Les statues meurent aussi
Un conte nocturne, une fantaisie d’adulte.
À la fin du dix-neuvième siècle, les
hommes inventèrent le « cinématographe », bientôt apocopé en
familiers « cinéma » ou « ciné ». Le centenaire suivant vit
l’essor, l’avènement puis le retrait de cet art commercial, populaire, fascinant, fasciste, baptisé
« septième » en guise de bourgeoise respectabilité. Certains, à peine
une poignée, en vécurent, d’autres, à peine plus nombreux, lui prêtèrent une
part plus ou moins importante de leur temps de vie et de nuit. On loua, on
blâma, on s’émerveilla, on se lassa. La TV, les jeux vidéo, Internet
redéfinirent la superficie et l’emprise du territoire audiovisuel. Au nouveau
millénaire, que les historiens font désormais débuter dans les ruines
médiatiques et mondialisées du World Trade Center, le cinéma survécut, mua un
peu via la numérisation généralisée
de l’univers de l’espèce, s’enfonça en douceur, au quotidien, dans une agonie
jolie, indolore. Les films continuaient à se faire, à « sortir » (le
mercredi), à être commentés au « café du commerce » des blogs, des sites, des colonnes d’une
presse elle-même moribonde, perfusée à la publicité. La Troisième Guerre
mondiale (mémorable repère parmi moult conflits), les radiations irréversibles, la Terre stérile, l’exil facile, l’aventure exaltante, terrifiante, des stations orbitales, de la
colonisation spatiale, l’insatiable biochimie, tout ceci « sonna le glas »

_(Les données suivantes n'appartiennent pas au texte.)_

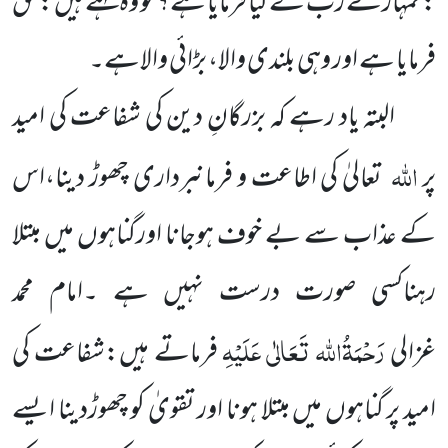
: تمہارے رب نے کیا فرمایا ہے؟ تو وہ کہتے ہیں : حق
فرمایا ہے اور وہی بلندی والا، بڑائی والاہے۔
البتہ یاد رہے کہ بزرگانِ دین کی شفاعت کی امید
اللہ
پر
تعالیٰ کی اطاعت و فرمانبرداری چھوڑ دینا،اس
کے عذاب سے بے خوف ہوجانا اورگناہوں میں مبتلا
رہناکسی صورت درست نہیں ہے ۔امام محمد
رَحْمَۃُاللہ تَعَالٰی عَلَیْہِ
غزالی
فرماتے ہیں:شفاعت کی
امید پر گناہوں میں مبتلا ہونا اور تقویٰ کو چھوڑدینا ایسے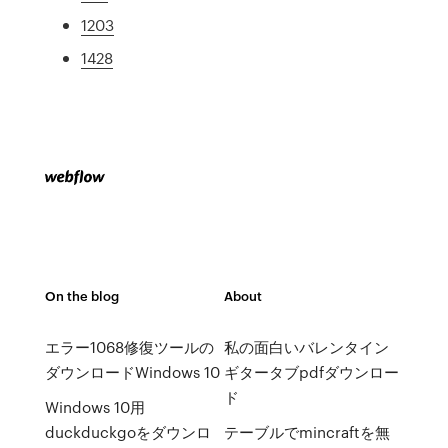
1203
1428
On the blog
About
エラー1068修復ツールの
私の面白いバレンタイン
ダウンロードWindows 10
ギタータブpdfダウンロー
ド
Windows 10用
duckduckgoをダウンロ
テーブルでmincraftを無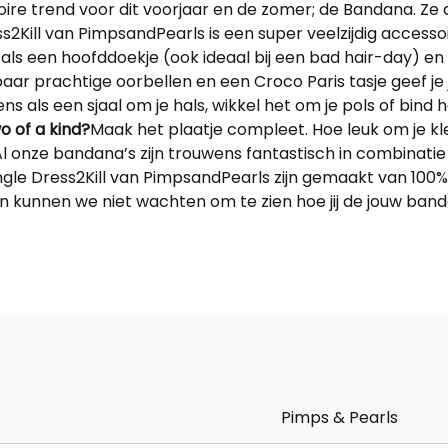
re trend voor dit voorjaar en de zomer; de Bandana. Ze 
Kill van PimpsandPearls is een super veelzijdig accessoi
s een hoofddoekje (ook ideaal bij een bad hair-day) en c
r prachtige oorbellen en een Croco Paris tasje geef je je
ns als een sjaal om je hals, wikkel het om je pols of bind
o of a kind?
Maak het plaatje compleet. Hoe leuk om je kle
onze bandana’s zijn trouwens fantastisch in combinatie m
gle Dress2Kill van PimpsandPearls zijn gemaakt van 100% bio
n kunnen we niet wachten om te zien hoe jij de jouw band
Pimps & Pearls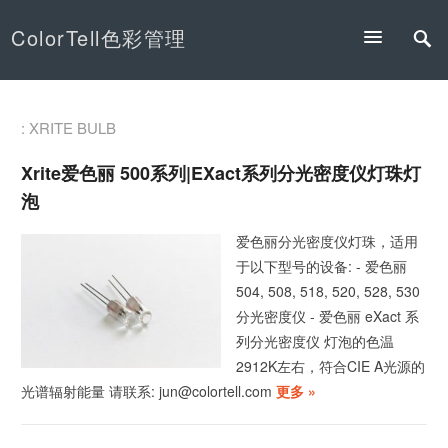
ColorTell色彩管理
: XRITE BULB
Xrite爱色丽 500系列|eXact系列分光密度仪灯珠灯
泡
爱色丽分光密度仪灯珠，适用
于以下型号的设备: - 爱色丽
504, 508, 518, 520, 528, 530
分光密度仪 - 爱色丽 eXact 系
列分光密度仪 灯泡的色温
2912K左右，符合CIE A光源的
光谱辐射能量 请联系: jun@colortell.com
更多 »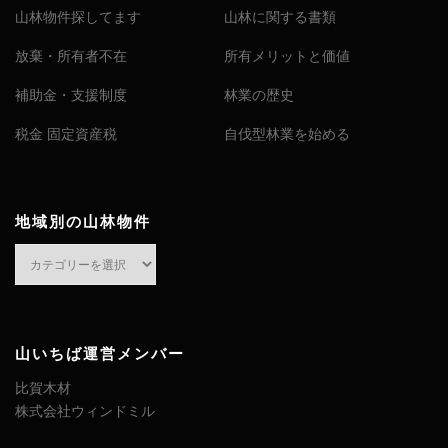
山林物件探してます
山林に関する書類
放棄・所有者不在
所有メリットと価値
補助金・支援制度
林業の歴史
税金 固定資産税
自伐型林業を始める
地域別の山林物件
地
域
別
の
山
山いちば運営メンバー
林
比賀木材
物
株式会社ウィンドミル
件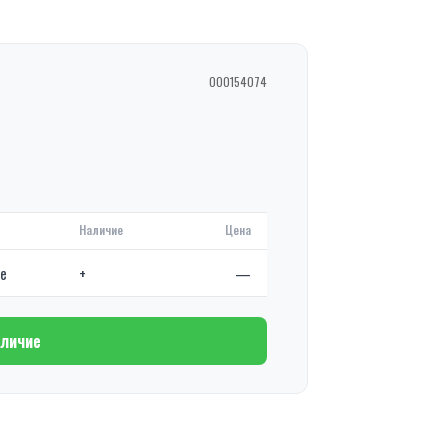
000154074
Наличие
Цена
де
+
—
аличие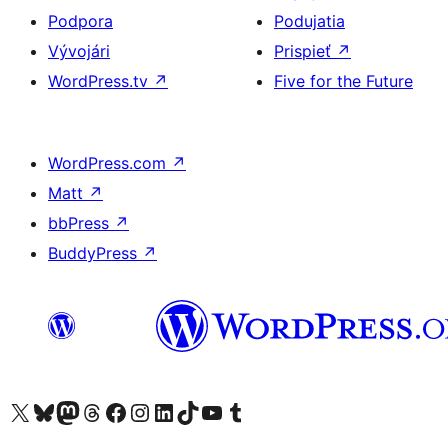
Podpora
Podujatia
Vývojári
Prispieť
↗
WordPress.tv
↗
Five for the Future
WordPress.com
↗
Matt
↗
bbPress
↗
BuddyPress
↗
Navštívte náš účet na X (predtým Twitter)
Navštívte náš účet na platforme Bluesky
Navštívte náš účet na Mastodone
Navštívte náš účet na platforme Threads
Navštívte našu stránku na Facebooku
Navštívte náš účet Instagram
Navštívte náš účet LinkedIn
Navštívte náš účet na platforme TikTok
Navštívte náš kanál YouTube
Navštívte náš účet na platforme Tumblr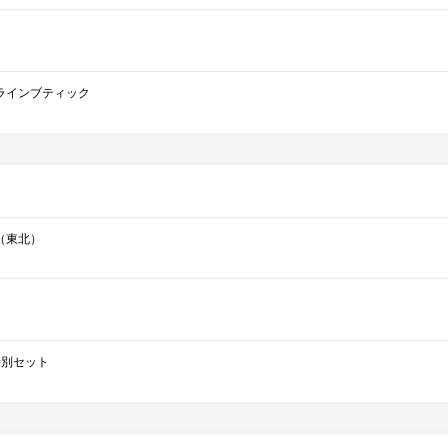
ラインブティック
（東北）
ce特別セット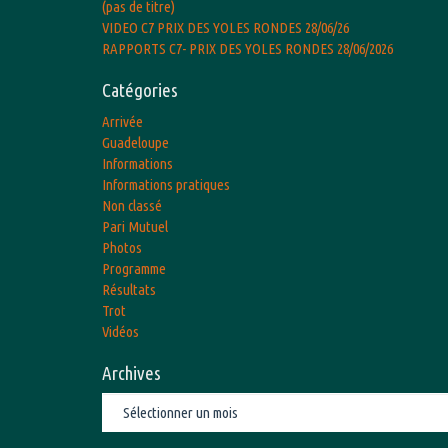
(pas de titre)
VIDEO C7 PRIX DES YOLES RONDES 28/06/26
RAPPORTS C7- PRIX DES YOLES RONDES 28/06/2026
Catégories
Arrivée
Guadeloupe
Informations
Informations pratiques
Non classé
Pari Mutuel
Photos
Programme
Résultats
Trot
Vidéos
Archives
Archives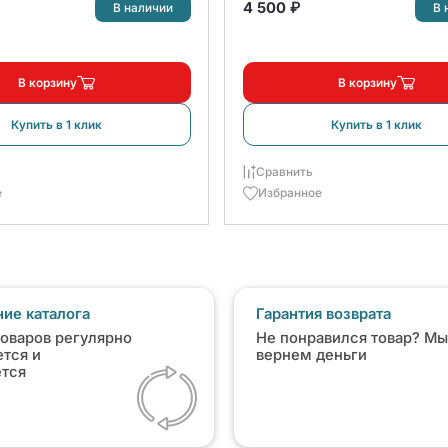
4 500 ₽
В наличии
В 
В корзину
В корзину
Купить в 1 клик
Купить в 1 клик
Сравнить
е
Избранное
ие каталога
Гарантия возврата
товаров регулярно
Не понравился товар? Мы
тся и
вернем деньги
ется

d’une expression désormais évoquée en pure archéologie. Dotés de corps
radicalement différents, de consciences inconcevables par le passé, d’horizons
au-delà de la raison, des expectations, les hommes surent se passer des
plaisirs scopiques, passifs, narratifs. Ils vivaient l’événement, ils ne se
divertissaient (ou consolaient) plus avec son reflet stylisé, simplifié, sinon
amélioré.
Quant aux machines, elles servaient,
elles s’enthousiasmaient, elles dépassaient vite et bien le stade du
questionnement sur/de leur « humanité » allègrement acquise. Que
reste-t-il, aujourd’hui, d’une pratique étrange, édifiante, désolante ?
Bien peu, à vrai dire, à part quelques souvenirs de nos arrière-arrière-grands-pères, resplendissants dans leurs atours de mortalité longuement différée, de santé
augmentée (dans les années 2000, nos ancêtres accolaient cette épithète au
terme « réalité »), d’absence de nostalgie. Le genre, la famille, les
nations, les religions, la politique, le sexe, le travail, la morale, l’angoisse
et la joie de vivre – on se débarrassa (enfin) de tout cela, du cinéma aussi,
emporté dans l’élan vers le firmament. Qui s’en plaindra ? Pas toi, ma
chérie, à l’aube de ta vie, à l’âge où l’on découvre l’immense « champ des
possibles » alors longtemps tenu « hors-champ » des caméras, des
esprits. Si la prospective mystique en 1968 d’un Stanley Kubrick (totem de « cinéphiles »,
d’amateurs de catacombes en « Scope » et dans la pénombre) nous amène
à sourire, si l’ironique utopie d’une fausse « dystopie » littéraire à
la Aldous Huxley provoque notre hilarité – tu vois que je connais à mon tour
deux ou trois artefacts
d’autrefois ! –, tu savoures, mon amour, ma belle et magnifique amputée,
les mille merveilles sauvages d’un présent réinventé, purgé des projections,
des prévisions, des déflagrations. Dans les étoiles à jamais pacifiées, nous
dérivons ensemble dans l’oubli de l’éternité, des images-mensonges, des images-ravages, des images-visages. Le tien, ma fille, ma femme, ma mère, ma
sœur, ma tendresse et ma fureur, mon cher androgyne et mon miroir
méconnaissable, me suffit superbement.
Tu te tais, tu me souris, tu frémis à
me lire t’écrire ainsi (coquetterie de la calligraphie), dans ta lumineuse mélancolie d’Eurydice/Alice
interstellaire. Accorde-moi ta bouche d’ombre et jouons à nous remémorer, s’il
te plaît, le charmant fatras du romantisme enterré, refroidi dans les cendres
sèches des métrages invisibles, risibles, puérils et subtils. Hors de tout, au
cœur de rien, cessons de raconter (de regarder, d’espérer) afin de commencer à
respirer, enfants iconoclastes et vieux navigateurs de l’immense silence.